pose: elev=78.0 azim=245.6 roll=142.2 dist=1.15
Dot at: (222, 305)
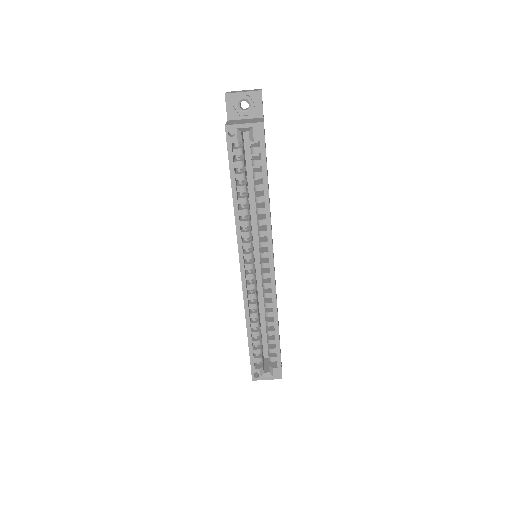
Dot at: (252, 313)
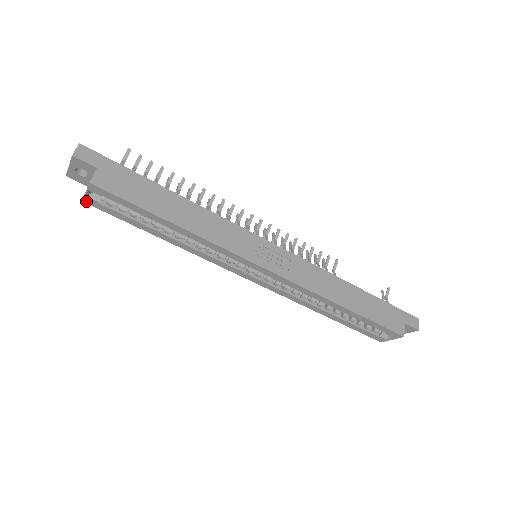
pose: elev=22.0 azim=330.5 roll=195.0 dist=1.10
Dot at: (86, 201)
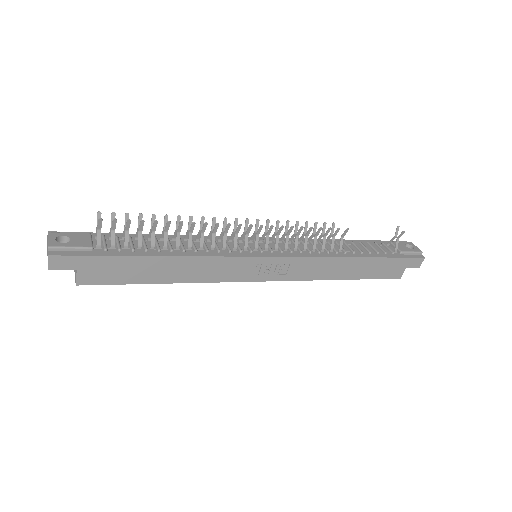
Dot at: occluded
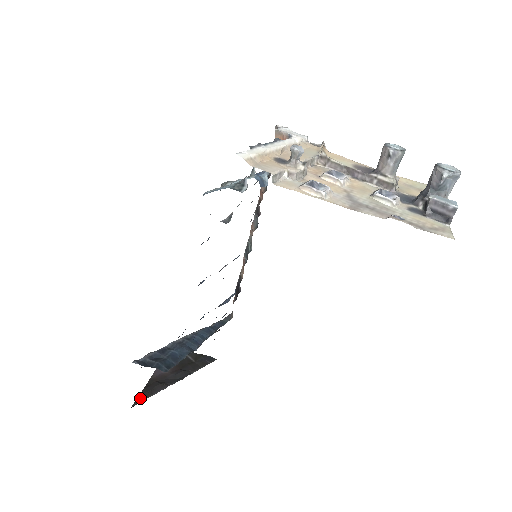
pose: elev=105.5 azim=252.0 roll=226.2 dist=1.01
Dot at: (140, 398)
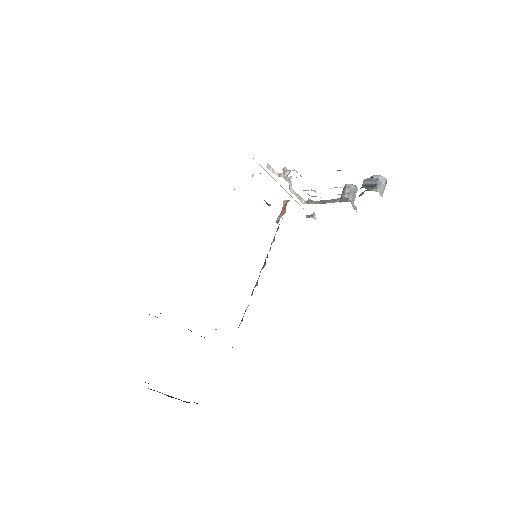
Dot at: occluded
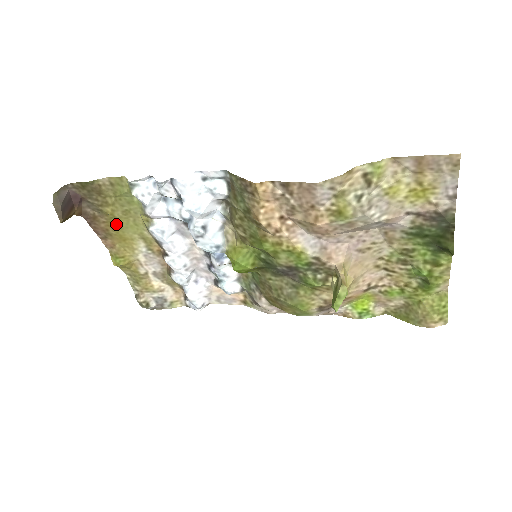
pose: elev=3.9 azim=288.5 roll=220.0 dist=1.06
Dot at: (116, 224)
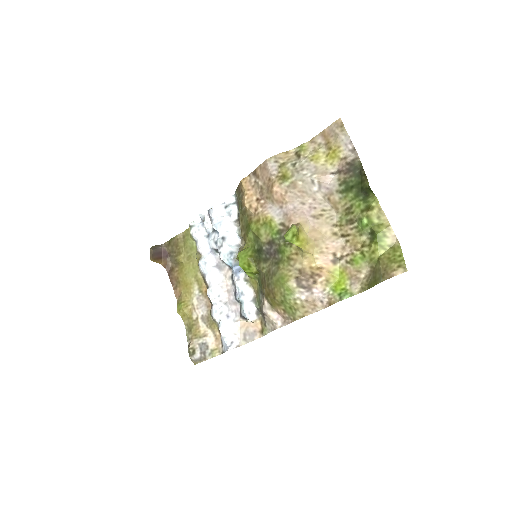
Dot at: (183, 271)
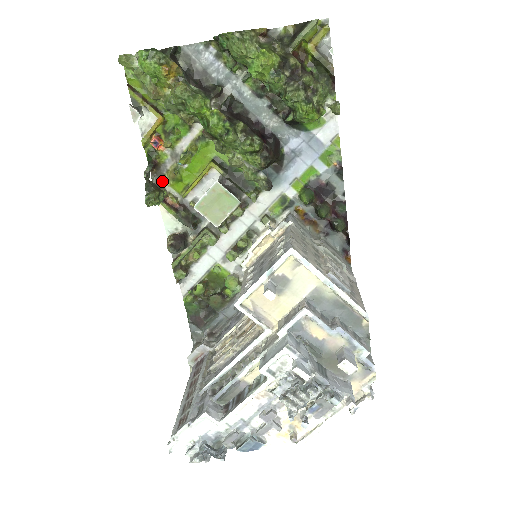
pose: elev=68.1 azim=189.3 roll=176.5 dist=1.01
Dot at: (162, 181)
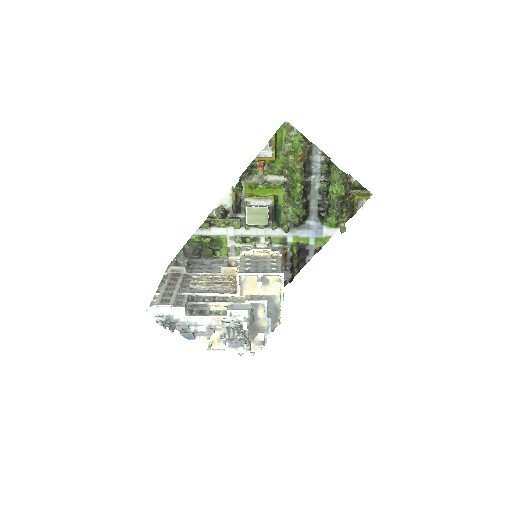
Dot at: (244, 181)
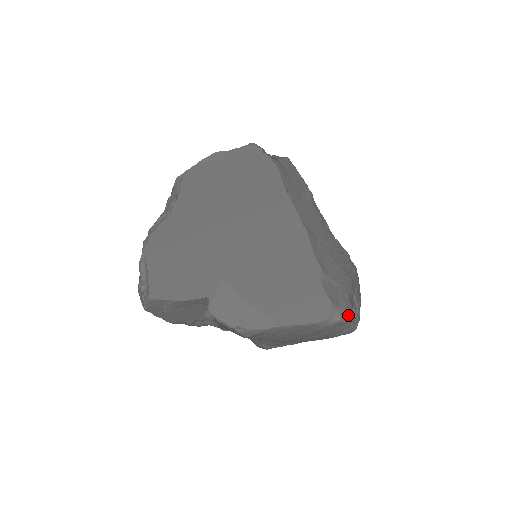
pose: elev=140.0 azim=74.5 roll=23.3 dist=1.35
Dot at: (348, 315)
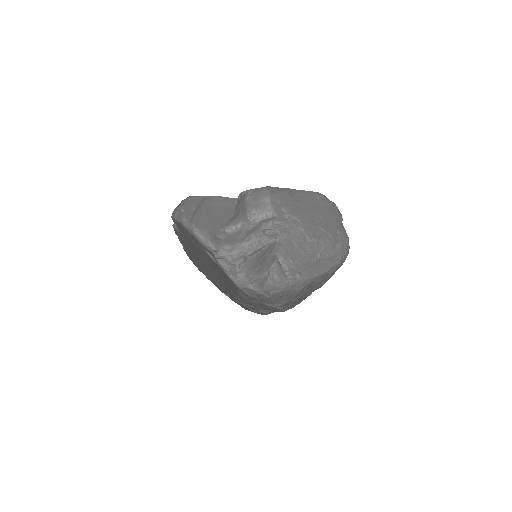
Dot at: occluded
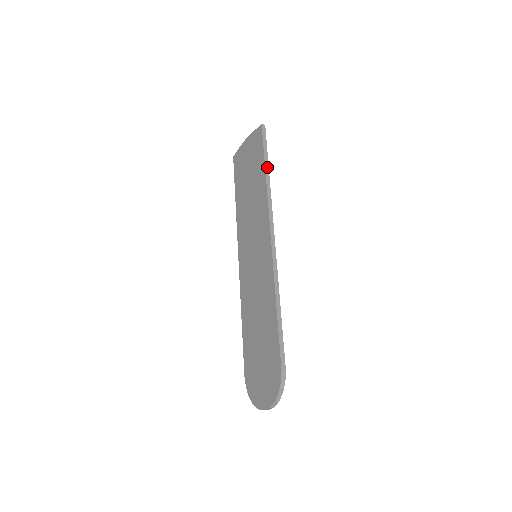
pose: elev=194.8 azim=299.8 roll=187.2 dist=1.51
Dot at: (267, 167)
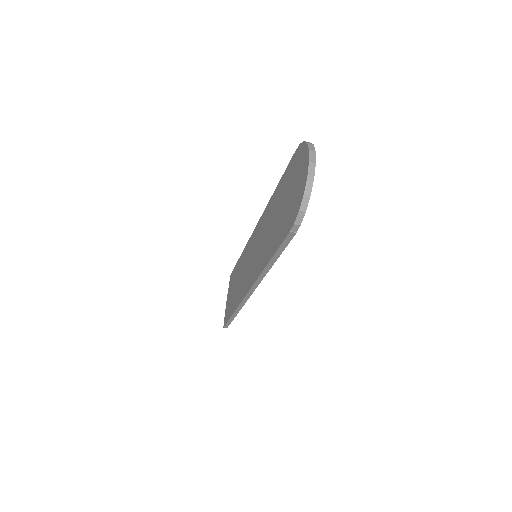
Dot at: occluded
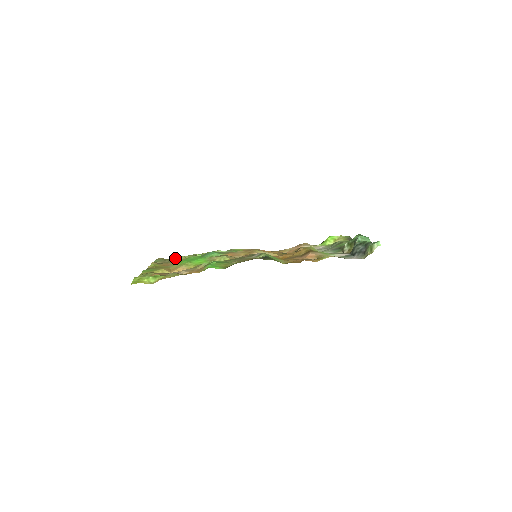
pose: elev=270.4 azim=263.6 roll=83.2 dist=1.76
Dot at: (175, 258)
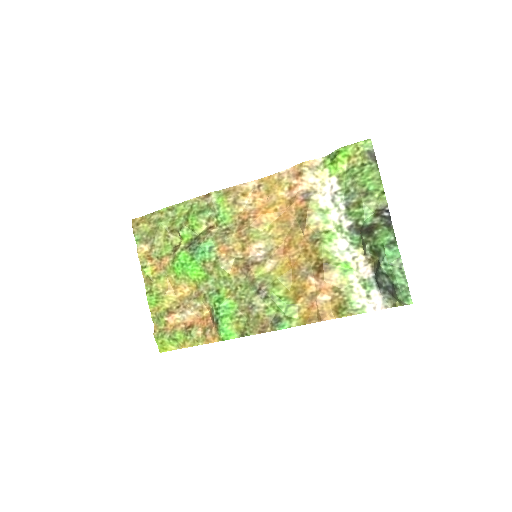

* * * *

- **Task requirements**
Copy out every text line of all the items above verbatim, leaving the pictures out.

- **Answer below**
pose: elev=78.0 azim=245.6 roll=142.2 dist=1.15
Dot at: (222, 305)
Dot at: (252, 313)
pose: elev=22.0 azim=330.5 roll=195.0 dist=1.10
Dot at: (86, 201)
Dot at: occluded
pose: elev=105.5 azim=252.0 roll=226.2 dist=1.01
Dot at: (140, 398)
Dot at: occluded
pose: elev=3.9 azim=288.5 roll=220.0 dist=1.06
Dot at: (116, 224)
Dot at: (183, 271)
pose: elev=68.1 azim=189.3 roll=176.5 dist=1.01
Dot at: (162, 181)
Dot at: (244, 181)
pose: elev=140.0 azim=74.5 roll=23.3 dist=1.35
Dot at: (348, 315)
Dot at: occluded
pose: elev=194.8 azim=299.8 roll=187.2 dist=1.51
Dot at: (267, 167)
Dot at: occluded
pose: elev=270.4 azim=263.6 roll=83.2 dist=1.76
Dot at: (175, 258)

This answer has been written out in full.